Data shown.
*-*-*

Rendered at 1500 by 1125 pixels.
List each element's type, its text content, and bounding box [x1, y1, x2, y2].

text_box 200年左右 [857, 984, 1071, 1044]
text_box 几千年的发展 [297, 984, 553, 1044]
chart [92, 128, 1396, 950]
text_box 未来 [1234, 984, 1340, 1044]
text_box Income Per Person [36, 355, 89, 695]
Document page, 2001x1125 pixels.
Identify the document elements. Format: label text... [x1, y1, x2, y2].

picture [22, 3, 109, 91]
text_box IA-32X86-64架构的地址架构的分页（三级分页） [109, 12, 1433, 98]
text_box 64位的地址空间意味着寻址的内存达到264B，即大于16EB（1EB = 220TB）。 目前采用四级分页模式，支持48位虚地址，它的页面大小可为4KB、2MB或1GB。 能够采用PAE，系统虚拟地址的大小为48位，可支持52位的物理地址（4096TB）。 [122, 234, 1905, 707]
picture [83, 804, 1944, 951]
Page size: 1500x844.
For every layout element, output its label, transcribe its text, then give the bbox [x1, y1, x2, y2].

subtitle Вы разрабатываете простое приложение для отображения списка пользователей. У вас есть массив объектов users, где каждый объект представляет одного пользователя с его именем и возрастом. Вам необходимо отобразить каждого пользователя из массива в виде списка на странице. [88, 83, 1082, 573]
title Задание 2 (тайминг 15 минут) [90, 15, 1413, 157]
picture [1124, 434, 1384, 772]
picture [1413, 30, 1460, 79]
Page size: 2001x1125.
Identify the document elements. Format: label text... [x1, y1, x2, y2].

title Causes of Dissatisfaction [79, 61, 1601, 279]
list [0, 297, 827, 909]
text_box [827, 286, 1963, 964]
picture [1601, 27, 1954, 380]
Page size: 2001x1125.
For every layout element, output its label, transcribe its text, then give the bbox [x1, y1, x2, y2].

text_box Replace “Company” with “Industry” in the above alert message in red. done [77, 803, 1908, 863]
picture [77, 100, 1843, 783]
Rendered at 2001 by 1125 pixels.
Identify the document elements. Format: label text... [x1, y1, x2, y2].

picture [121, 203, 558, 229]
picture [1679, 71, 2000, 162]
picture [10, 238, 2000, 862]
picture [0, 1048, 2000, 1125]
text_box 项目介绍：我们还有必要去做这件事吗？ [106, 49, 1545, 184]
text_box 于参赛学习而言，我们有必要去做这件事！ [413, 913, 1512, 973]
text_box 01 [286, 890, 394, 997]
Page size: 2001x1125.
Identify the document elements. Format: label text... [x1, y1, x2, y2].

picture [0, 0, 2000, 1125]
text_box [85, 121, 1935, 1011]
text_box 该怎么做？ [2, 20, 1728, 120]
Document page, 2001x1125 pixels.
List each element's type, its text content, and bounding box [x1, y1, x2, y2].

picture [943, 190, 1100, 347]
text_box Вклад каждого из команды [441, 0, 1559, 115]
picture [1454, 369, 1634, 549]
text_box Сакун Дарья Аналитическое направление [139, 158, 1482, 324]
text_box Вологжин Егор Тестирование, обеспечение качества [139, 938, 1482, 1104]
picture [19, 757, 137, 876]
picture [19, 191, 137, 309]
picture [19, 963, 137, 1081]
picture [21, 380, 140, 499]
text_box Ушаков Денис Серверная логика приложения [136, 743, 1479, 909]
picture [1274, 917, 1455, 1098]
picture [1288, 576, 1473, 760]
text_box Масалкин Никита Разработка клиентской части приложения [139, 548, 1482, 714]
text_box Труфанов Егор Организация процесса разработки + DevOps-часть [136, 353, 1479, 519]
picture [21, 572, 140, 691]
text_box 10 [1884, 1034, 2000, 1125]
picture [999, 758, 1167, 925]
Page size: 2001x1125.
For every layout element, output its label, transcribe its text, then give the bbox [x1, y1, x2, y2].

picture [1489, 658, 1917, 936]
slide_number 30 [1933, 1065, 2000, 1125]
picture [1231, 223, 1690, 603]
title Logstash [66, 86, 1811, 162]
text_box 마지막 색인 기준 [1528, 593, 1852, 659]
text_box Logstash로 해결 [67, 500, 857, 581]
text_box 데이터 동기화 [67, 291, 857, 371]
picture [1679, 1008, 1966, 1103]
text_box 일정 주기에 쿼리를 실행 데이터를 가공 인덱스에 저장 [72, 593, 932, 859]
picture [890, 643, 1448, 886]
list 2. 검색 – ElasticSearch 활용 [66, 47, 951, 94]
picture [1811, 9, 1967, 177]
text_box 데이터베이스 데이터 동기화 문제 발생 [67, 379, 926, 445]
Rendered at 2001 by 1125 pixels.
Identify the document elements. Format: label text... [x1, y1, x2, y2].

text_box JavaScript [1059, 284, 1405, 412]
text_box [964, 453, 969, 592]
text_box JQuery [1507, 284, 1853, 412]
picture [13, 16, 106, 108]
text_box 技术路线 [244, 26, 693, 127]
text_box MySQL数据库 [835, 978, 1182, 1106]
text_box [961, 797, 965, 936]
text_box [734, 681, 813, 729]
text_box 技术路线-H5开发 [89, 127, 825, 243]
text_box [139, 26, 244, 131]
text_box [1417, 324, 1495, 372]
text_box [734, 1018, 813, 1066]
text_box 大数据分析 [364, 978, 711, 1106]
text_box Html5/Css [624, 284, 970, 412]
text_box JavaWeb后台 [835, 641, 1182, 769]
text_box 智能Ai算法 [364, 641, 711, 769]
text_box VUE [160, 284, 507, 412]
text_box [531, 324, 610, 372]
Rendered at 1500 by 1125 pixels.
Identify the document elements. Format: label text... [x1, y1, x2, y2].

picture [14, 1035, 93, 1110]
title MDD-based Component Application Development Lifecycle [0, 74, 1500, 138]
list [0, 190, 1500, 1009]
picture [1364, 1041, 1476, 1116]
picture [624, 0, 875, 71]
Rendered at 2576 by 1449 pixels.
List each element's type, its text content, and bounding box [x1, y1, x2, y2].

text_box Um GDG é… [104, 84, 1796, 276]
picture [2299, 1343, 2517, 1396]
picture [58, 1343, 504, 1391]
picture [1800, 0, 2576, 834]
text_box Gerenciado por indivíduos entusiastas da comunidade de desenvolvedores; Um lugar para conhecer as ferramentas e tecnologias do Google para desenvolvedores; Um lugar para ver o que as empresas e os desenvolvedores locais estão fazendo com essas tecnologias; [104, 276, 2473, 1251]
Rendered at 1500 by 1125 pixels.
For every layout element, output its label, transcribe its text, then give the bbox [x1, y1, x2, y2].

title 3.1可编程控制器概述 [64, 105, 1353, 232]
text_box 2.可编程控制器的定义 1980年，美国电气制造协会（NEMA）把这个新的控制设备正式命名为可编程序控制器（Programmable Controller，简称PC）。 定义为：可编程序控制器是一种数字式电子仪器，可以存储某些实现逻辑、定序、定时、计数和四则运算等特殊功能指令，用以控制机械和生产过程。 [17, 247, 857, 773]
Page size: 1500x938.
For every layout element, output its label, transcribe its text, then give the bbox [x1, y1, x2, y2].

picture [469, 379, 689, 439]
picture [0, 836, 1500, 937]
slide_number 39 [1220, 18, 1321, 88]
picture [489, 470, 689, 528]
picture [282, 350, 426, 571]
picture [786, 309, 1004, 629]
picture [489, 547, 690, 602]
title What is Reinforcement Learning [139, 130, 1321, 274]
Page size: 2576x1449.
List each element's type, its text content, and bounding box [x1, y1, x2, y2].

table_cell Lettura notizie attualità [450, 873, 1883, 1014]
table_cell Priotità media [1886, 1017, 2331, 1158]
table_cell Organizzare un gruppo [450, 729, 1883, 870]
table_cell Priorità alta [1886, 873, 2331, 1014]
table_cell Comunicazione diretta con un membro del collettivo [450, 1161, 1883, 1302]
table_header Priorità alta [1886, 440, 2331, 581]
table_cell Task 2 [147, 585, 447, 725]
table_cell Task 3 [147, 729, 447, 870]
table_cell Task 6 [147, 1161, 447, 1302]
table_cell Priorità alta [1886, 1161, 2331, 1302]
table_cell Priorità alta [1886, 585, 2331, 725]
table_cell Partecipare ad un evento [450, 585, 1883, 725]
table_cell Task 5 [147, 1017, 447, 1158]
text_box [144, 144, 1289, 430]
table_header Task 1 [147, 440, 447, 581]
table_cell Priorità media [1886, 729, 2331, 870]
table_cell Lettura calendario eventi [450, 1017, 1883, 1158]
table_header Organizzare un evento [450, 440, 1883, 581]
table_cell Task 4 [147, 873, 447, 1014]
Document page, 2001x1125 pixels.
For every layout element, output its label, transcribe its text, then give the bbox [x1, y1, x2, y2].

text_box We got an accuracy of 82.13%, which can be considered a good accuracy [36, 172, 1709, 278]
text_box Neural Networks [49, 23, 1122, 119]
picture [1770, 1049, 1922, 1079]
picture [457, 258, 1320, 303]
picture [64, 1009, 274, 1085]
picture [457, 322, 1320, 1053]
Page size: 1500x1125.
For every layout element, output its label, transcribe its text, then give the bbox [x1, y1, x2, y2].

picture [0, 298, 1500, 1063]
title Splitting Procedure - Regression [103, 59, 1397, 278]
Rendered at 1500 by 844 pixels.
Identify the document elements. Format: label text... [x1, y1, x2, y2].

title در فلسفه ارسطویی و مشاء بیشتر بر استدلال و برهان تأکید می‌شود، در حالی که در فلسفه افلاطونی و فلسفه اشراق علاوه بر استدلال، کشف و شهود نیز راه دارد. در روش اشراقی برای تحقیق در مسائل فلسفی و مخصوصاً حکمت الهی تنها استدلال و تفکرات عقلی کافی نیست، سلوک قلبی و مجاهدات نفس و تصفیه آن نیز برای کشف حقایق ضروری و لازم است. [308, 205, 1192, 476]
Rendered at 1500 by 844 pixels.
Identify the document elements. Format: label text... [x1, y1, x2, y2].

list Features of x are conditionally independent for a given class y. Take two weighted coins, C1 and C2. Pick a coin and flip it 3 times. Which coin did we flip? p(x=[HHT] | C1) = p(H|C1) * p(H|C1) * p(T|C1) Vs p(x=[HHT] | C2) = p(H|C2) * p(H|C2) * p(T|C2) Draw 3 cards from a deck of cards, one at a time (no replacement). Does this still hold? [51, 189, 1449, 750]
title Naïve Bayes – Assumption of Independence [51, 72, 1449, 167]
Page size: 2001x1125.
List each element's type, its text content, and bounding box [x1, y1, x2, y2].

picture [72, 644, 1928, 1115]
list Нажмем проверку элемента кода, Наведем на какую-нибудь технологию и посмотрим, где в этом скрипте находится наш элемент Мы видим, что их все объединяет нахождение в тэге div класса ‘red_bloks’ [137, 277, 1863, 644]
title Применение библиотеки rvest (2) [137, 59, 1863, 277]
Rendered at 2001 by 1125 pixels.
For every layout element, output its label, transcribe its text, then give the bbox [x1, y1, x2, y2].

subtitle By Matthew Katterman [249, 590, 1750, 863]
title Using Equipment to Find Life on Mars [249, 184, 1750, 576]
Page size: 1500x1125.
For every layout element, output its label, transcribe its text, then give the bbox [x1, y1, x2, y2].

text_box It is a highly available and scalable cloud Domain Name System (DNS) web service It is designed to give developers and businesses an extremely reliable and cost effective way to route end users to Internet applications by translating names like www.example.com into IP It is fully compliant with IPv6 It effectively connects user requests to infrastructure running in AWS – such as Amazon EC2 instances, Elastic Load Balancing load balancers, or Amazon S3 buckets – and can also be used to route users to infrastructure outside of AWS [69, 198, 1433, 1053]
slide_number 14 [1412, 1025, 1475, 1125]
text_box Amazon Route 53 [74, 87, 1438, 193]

*-*-*

Exercise aim.
Restate, word for word, the listing above from its first line through the line that contains "Page size: 1500x844.", keeping both of those lines.

Result of the task.
Rendered at 1500 by 1125 pixels.
List each element's type, its text content, and bounding box [x1, y1, x2, y2].

text_box 200年左右 [857, 984, 1071, 1044]
text_box 几千年的发展 [297, 984, 553, 1044]
chart [92, 128, 1396, 950]
text_box 未来 [1234, 984, 1340, 1044]
text_box Income Per Person [36, 355, 89, 695]
Document page, 2001x1125 pixels.
Identify the document elements. Format: label text... [x1, y1, x2, y2].

picture [22, 3, 109, 91]
text_box IA-32X86-64架构的地址架构的分页（三级分页） [109, 12, 1433, 98]
text_box 64位的地址空间意味着寻址的内存达到264B，即大于16EB（1EB = 220TB）。 目前采用四级分页模式，支持48位虚地址，它的页面大小可为4KB、2MB或1GB。 能够采用PAE，系统虚拟地址的大小为48位，可支持52位的物理地址（4096TB）。 [122, 234, 1905, 707]
picture [83, 804, 1944, 951]
Page size: 1500x844.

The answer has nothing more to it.